RECORDS PROVIDED:

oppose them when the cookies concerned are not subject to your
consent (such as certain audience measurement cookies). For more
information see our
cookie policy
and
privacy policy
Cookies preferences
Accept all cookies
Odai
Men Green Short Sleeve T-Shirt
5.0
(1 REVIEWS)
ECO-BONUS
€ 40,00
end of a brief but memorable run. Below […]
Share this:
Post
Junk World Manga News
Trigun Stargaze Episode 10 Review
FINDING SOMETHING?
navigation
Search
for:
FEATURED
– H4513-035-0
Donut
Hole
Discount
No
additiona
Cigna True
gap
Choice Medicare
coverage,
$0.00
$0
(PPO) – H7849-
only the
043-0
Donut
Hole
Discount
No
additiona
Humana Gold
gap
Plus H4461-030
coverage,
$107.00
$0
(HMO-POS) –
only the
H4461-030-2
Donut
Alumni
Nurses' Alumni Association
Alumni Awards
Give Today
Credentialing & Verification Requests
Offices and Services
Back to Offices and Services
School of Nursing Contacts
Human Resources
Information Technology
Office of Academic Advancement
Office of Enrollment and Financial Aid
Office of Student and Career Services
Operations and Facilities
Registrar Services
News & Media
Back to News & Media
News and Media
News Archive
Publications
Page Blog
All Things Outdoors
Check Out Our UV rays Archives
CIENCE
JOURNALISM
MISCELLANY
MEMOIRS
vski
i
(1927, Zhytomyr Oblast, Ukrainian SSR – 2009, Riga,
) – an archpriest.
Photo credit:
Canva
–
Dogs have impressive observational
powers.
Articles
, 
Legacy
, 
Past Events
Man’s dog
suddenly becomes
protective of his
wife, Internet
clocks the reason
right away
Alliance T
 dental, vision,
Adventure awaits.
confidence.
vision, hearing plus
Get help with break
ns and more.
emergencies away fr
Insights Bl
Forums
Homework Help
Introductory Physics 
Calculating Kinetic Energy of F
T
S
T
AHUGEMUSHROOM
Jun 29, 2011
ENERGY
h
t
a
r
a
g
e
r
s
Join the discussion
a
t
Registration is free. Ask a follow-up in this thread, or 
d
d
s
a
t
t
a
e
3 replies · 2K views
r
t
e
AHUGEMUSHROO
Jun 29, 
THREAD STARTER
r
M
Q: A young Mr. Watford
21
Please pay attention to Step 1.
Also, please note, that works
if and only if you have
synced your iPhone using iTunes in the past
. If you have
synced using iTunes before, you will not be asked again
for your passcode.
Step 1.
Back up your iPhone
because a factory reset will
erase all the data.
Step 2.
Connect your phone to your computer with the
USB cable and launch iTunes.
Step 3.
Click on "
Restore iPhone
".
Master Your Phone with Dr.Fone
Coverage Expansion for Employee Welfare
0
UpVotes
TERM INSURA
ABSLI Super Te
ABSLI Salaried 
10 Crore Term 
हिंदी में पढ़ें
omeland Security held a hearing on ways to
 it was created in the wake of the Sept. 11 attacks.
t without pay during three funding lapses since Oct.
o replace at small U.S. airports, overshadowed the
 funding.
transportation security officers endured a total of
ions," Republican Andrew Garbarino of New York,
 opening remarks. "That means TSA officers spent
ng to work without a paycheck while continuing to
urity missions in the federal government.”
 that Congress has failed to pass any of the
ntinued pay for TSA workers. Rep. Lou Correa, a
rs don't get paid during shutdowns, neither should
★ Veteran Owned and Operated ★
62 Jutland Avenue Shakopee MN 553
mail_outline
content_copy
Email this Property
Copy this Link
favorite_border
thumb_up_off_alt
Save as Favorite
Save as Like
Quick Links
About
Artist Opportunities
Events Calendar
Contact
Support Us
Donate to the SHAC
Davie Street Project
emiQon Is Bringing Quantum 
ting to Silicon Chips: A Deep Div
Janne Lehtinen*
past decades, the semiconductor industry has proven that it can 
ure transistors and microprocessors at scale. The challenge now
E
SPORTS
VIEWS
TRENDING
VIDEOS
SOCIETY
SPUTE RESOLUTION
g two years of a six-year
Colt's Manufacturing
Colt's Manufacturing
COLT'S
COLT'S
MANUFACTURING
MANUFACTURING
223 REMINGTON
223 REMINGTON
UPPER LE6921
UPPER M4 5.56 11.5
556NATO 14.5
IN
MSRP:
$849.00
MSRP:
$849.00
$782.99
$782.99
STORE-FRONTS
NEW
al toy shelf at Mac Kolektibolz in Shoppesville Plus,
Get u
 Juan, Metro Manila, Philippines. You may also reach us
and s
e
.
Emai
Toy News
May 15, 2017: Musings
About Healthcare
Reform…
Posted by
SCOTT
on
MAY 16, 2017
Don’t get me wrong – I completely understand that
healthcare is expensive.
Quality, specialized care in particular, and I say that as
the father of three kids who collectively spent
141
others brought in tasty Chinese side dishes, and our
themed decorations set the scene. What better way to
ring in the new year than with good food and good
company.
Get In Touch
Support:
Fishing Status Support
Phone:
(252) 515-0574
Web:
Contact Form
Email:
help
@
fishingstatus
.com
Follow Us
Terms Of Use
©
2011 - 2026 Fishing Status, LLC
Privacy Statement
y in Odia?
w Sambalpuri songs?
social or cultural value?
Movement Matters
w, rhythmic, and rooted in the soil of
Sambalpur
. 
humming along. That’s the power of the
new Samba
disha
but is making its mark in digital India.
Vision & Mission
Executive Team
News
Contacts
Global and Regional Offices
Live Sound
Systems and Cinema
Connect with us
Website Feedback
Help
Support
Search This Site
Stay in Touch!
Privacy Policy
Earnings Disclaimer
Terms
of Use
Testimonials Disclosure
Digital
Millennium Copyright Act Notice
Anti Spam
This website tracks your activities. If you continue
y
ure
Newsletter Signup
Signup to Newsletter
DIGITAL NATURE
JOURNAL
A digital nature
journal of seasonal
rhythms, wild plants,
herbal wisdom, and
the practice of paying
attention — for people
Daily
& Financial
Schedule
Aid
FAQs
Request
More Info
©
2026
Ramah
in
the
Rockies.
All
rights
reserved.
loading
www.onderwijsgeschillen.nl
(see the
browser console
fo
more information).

EXERCISE GOAL:
Word for word, restate only the lines from the one containing "A digital nature" through the last line of the entries, with both ends kept.

TASK ANSWER:
A digital nature
journal of seasonal
rhythms, wild plants,
herbal wisdom, and
the practice of paying
attention — for people
Daily
& Financial
Schedule
Aid
FAQs
Request
More Info
©
2026
Ramah
in
the
Rockies.
All
rights
reserved.
loading
www.onderwijsgeschillen.nl
(see the
browser console
fo
more information).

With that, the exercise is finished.